The main advice here is to be very patient and accepting. The Slow Path requires a great deal of constance and consistent daily practice. It can often lead the teacher and practitioner to become obsessed with perfection. They might focus on increasing their capacities/skills in a structured and incremental manner. The Slow Path may also induce an obsession with being ‘the best’ and most formally trained. Additionally, asking inner questions about personal motivations for practising can help practitioners understand whether they are lacking in self-confidence or in need of exposure to more elevated energetic states. For example, some questions might include: Are you practising because you do not wish to let go/undo of parts of your life that will generate inevitable shifts/changes? Are you practising because you wish to focus on more tangible or instrumental goals, such as stress reduction or increased productivity? Are you practising because you wish to appear more self-disciplined and perfectionist than others around you? Again, your own answers to these questions may help you better understand your spiritual journey on the awakening of your consciousness.
Learn more about the Slow Path: Raja Yoga, Hatha Yoga, Yin Yoga, Vipassana or Insight Meditation, Zen Buddhist Meditation, Mindfulness, Dhyana Yoga.

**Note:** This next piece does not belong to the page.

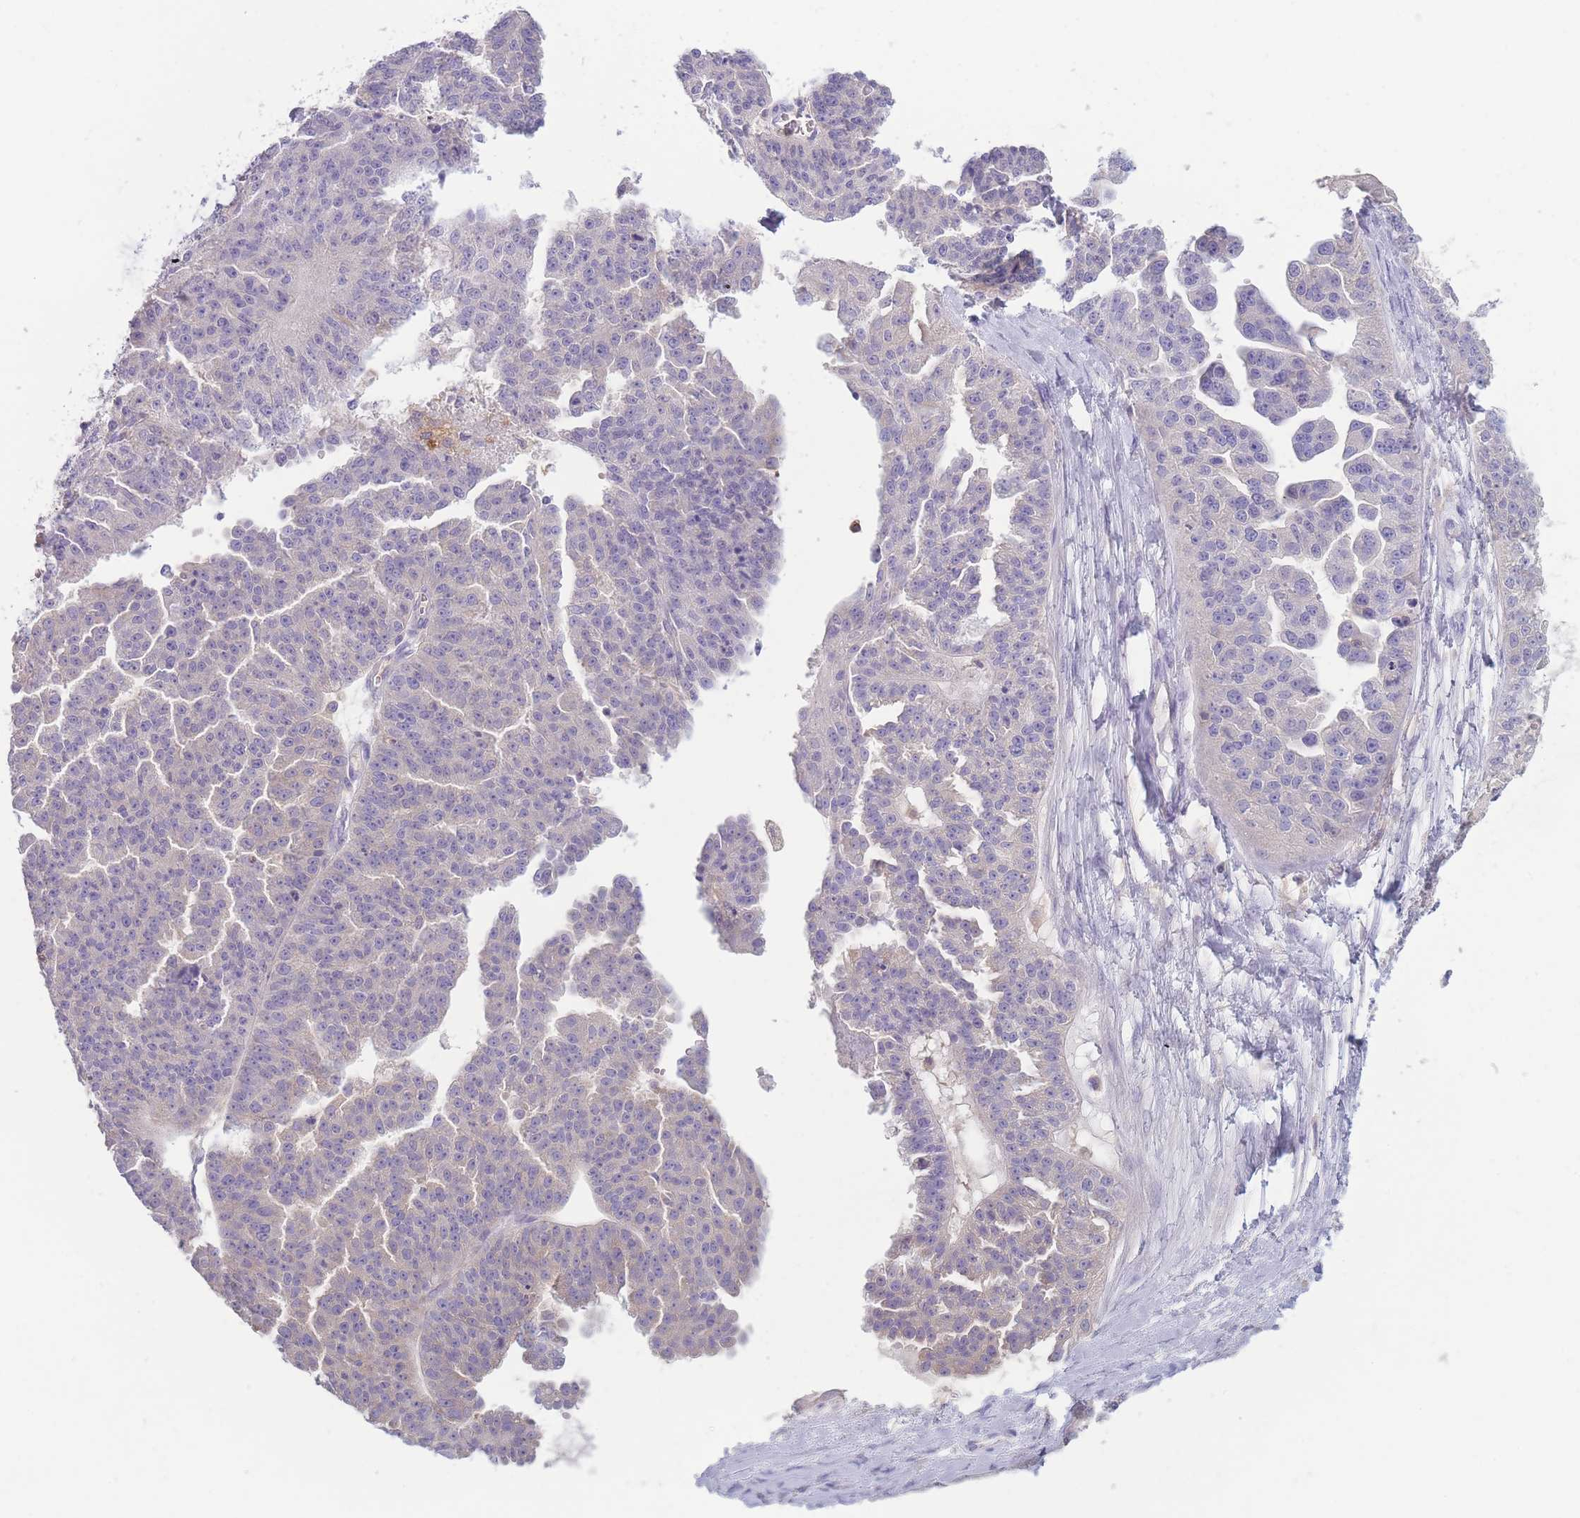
{"staining": {"intensity": "negative", "quantity": "none", "location": "none"}, "tissue": "ovarian cancer", "cell_type": "Tumor cells", "image_type": "cancer", "snomed": [{"axis": "morphology", "description": "Cystadenocarcinoma, serous, NOS"}, {"axis": "topography", "description": "Ovary"}], "caption": "Ovarian cancer was stained to show a protein in brown. There is no significant staining in tumor cells.", "gene": "ST3GAL4", "patient": {"sex": "female", "age": 58}}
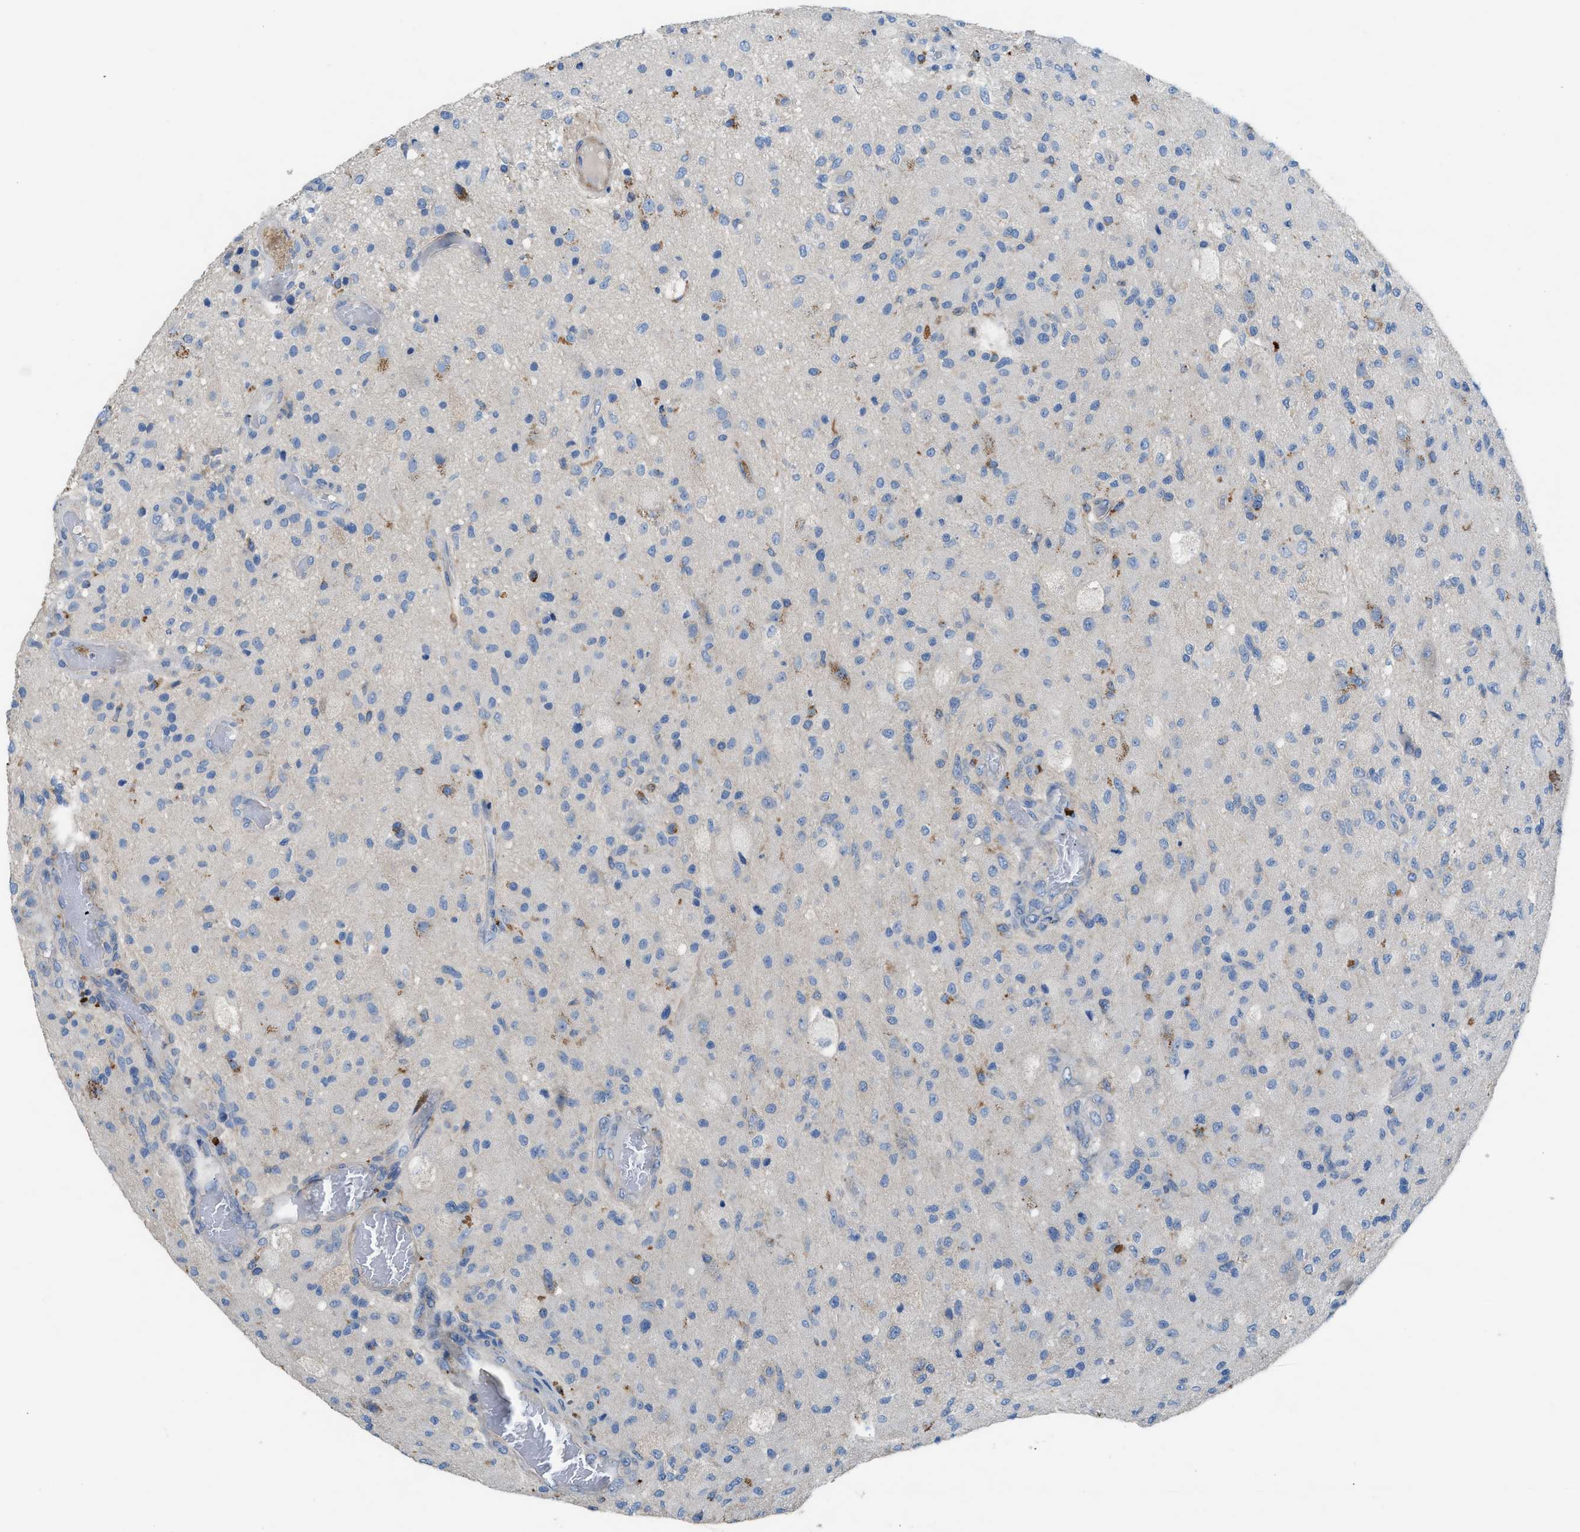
{"staining": {"intensity": "moderate", "quantity": "<25%", "location": "cytoplasmic/membranous"}, "tissue": "glioma", "cell_type": "Tumor cells", "image_type": "cancer", "snomed": [{"axis": "morphology", "description": "Normal tissue, NOS"}, {"axis": "morphology", "description": "Glioma, malignant, High grade"}, {"axis": "topography", "description": "Cerebral cortex"}], "caption": "Glioma stained for a protein shows moderate cytoplasmic/membranous positivity in tumor cells.", "gene": "AOAH", "patient": {"sex": "male", "age": 77}}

The Integral Path: Judicious Creativity, Openness and Cultural Responsiveness
The Integral Path is not as simple as the merging of the Fast Path and the Slow Path, although that is part of an integral approach. The Integral Path requires the teacher and practitioner to be capable of discerning between the practices that are coherent and meaningful to combine, and those that are not. Integral Yoga and other integral practices are open. The Integral Path requires the teacher and practitioner to have a deep knowledge and awareness of the classical wisdom traditions alongside a working knowledge and awareness of how they correspond to and unite with more modern and divergent practices, such as those from transpersonal psychology. It recognises the necessity for having a deep knowledge of the classical teachings, but it is not at all purist. It is therefore so open that it is by nature also culturally-responsive. As such, the Integral Path allows for teachers and practitioners to begin to reconcile the bifurcation between the philosophical and practical dimensions of the spiritual life.